#### Votre tâche
Poursuivez l'extrait sur les bollandistes et les actes des martyrs en reprenant juste après sa dernière phrase.

#### Extrait à lire
De même, je trouve une critique bien armée, mais qui n’a pas le courage de conclure, dans l’histoire de deux martyrs attribués au règne d’Alexandre Sévère[8]. Nos bollandistes, commentant leurs actes, démontrent très solidement qu’ils sont indignes de confiance pour quatre raisons qu’ils déduisent très doctement et qui sont, en effet, très bonnes. On s’attend qu’ils rejettent la pièce. Point du tout ; ils reprennent leurs propres objections, en délient le faisceau, les brisent l’une après l’autre, sans effort et à l’aide d’explications où l’histoire ne souffre pas moins que la logique, et concluent décidément que les Actes sont sincères et l’histoire véritable.

Enfin, dans les actes des saints des quinze derniers jours d’octobre, la question de l’origine et de l’organisation du christianisme dans les Gaules est plusieurs fois touchée, notamment à propos de quelques martyrs céphalophores attribués au règne de l’empereur Julien, en 361 ou 362[9]. Cette question a depuis longtemps, on le sait, suscité d’ardentes polémiques entre l’école historique et l’école traditionaliste. Nos bollandistes sont trop au courant des bonnes méthodes, trop rompus à l’interprétation des textes pour adopter à l’aveugle l’opinion de ceux qui, oubliant que les idées, les croyances et les institutions, comme tous les autres faits humains, ne passent et ne s’établissent que progressivement d’un pays à un autre, prétendent que le christianisme a éclaté pour ainsi dire tout d’un coup dans le monde et s’est établi par l’action seule des apôtres. Il ne paraîtrait pas légitime, aux savans théologiens de Bruxelles, d’opposer la vague phraséologie des apologistes du second siècle aux témoignages précis et formels de Sulpice Sévère, des actes de Saturnin (de Toulouse) et de Grégoire (de Tours). Ils savent aussi que, sur l'origine des églises de la Gaule, les traditions sont vagues et tardives, la plupart postérieures au IXe siècle, qu'elles sont nées d'ailleurs de vanités locales, du désir de se constituer une sorte de noblesse en se créant des généalogies fictives. Les bollandistes savent tout cela, mais ils ont la plume prudente, ils ne veulent blesser ni contrister personne. De là quelque chose qui ressemble à de la timidité ou à un manque de courage intellectuel. De là l'usage des biais, des distinguo et des accommodemens. On accordera que la propagande des idées s'est faite partout et par des ouvriers inconnus, aux temps apostoliques, mais que l'organisation des églises constituées est venue plus tard. La distinction n'est pas mauvaise, encore qu'un peu subtile, et c'est au moins un utile tempérament que nos bollandistes apportent à la thèse indéfendable du traditionalisme radical.

Nous trouvons le même esprit de mesure, on pourrait dire d'inconséquence et de faiblesse, à propos des prétendus martyrs du règne de Julien[10]. On n'ose pas les nier tout à fait, ni même déclarer nettement qu'ils appartiennent à un autre temps. Mais on établit que c'est sans fondement qu'on attribue à Julien un édit de persécution ou quelque chose qui y ressemble, et qu'il n'est ni vraisemblable, ni admissible que l'ami de Julien, Sallustius, préfet des Gaules, ait de sa propre autorité, en dehors des crimes de droit commun, condamné et fait exécuter des fidèles dans les Gaules. Là aussi on trouve un biais, à savoir qu'il se peut bien que quelque fonctionnaire courtisan, sachant les sentimens secrets de Julien, ait, pour lui plaire, exercé, dans le nord-est de la Gaule, quelque persécution. Toute hypothèse est permise en matière incertaine, mais celle-ci est tout à fait gratuite.

[Éléments de données enregistrés]
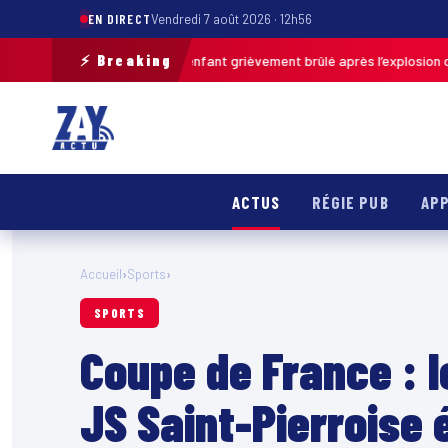
EN DIRECT
Vendredi 7 août 2026 · 12h56
⚡ Breaking
as-de-Calais : un enfant grièvement brûlé après l’explosion d’une balle 
ACTUS
RÉGIE PUB
APP
Accueil
›
Sports
›
SPORTS
Coupe de France : l
JS Saint-Pierroise 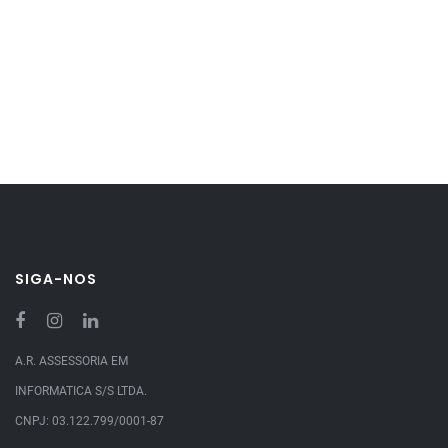
SIGA-NOS
A.R. ASSESSORIA EM
INFORMATICA S/S LTDA.
CNPJ: 03.122.799/0001-87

#### Réponse rédigée
Les exemples que nous avons donnés et qu'on pourrait multiplier aisément prouvent, ce nous semble, que la tradition pèse trop souvent sur la critique des bollandistes et l'embarrasse, et que parfois c'est moins à leurs conclusions qu'il faut s'attacher qu'aux savantes considérations qui les précèdent. Ces conclusions, dans nombre de cas, paraissent une concession faite à quelques raisons qu'on ne dit pas, raisons morales, religieuses, politiques en un sens, raisons de pure convenance dont la valeur proprement scientifique est nulle, mais qui ne laissent pas d'emporter les autres et de décider les auteurs.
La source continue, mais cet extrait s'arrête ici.